Every line below that has "https" in it should be copied.
*** Begin section ***
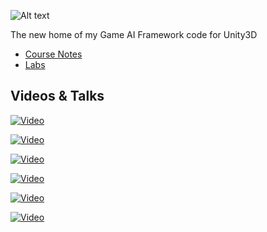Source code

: 
![Alt text](https://raw.github.com/skooter500/BGE/master/Logo/BGE_Logo_01.png)


The new home of my Game AI Framework code for Unity3D
- [Course Notes](https://onedrive.live.com/redir?resid=AB603D769EDBF24E!210396&authkey=!AAb-R5vP9R9enWo&ithint=folder%2cpptx)
- [Labs](Course/Labs.md)

## Videos & Talks
[![Video](http://img.youtube.com/vi/eJR77aGLOHw/0.jpg)](http://www.youtube.com/watch?v=eJR77aGLOHw)

[![Video](http://img.youtube.com/vi/1H8FRXytO9M/0.jpg)](http://www.youtube.com/watch?v=1H8FRXytO9M)

[![Video](http://img.youtube.com/vi/GKMrImv_VLE/0.jpg)](http://www.youtube.com/watch?v=GKMrImv_VLE)

[![Video](http://img.youtube.com/vi/LDIfKhu1ZDU/0.jpg)](http://www.youtube.com/watch?v=LDIfKhu1ZDU)

[![Video](http://img.youtube.com/vi/GdYAzGS0evA/0.jpg)](http://www.youtube.com/watch?v=GdYAzGS0evA)

[![Video](http://img.youtube.com/vi/UIS46a4Wczg/0.jpg)](http://www.youtube.com/watch?v=UIS46a4Wczg)




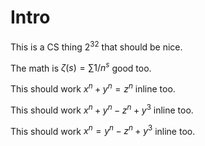 # Intro

This is a CS thing $2^32$ that should be nice.

The math is $\zeta(s) = \sum 1/n^{s}$ good too.

This should work $x^n + y^n = z^n$ inline too.

This should work $x^n + y^n - z^n + y^3$ inline too.

This should work $x^n = y^n - z^n + y^3$ inline too.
*** End section ***
→ Answer area
![Alt text](https://raw.github.com/skooter500/BGE/master/Logo/BGE_Logo_01.png)
- [Course Notes](https://onedrive.live.com/redir?resid=AB603D769EDBF24E!210396&authkey=!AAb-R5vP9R9enWo&ithint=folder%2cpptx)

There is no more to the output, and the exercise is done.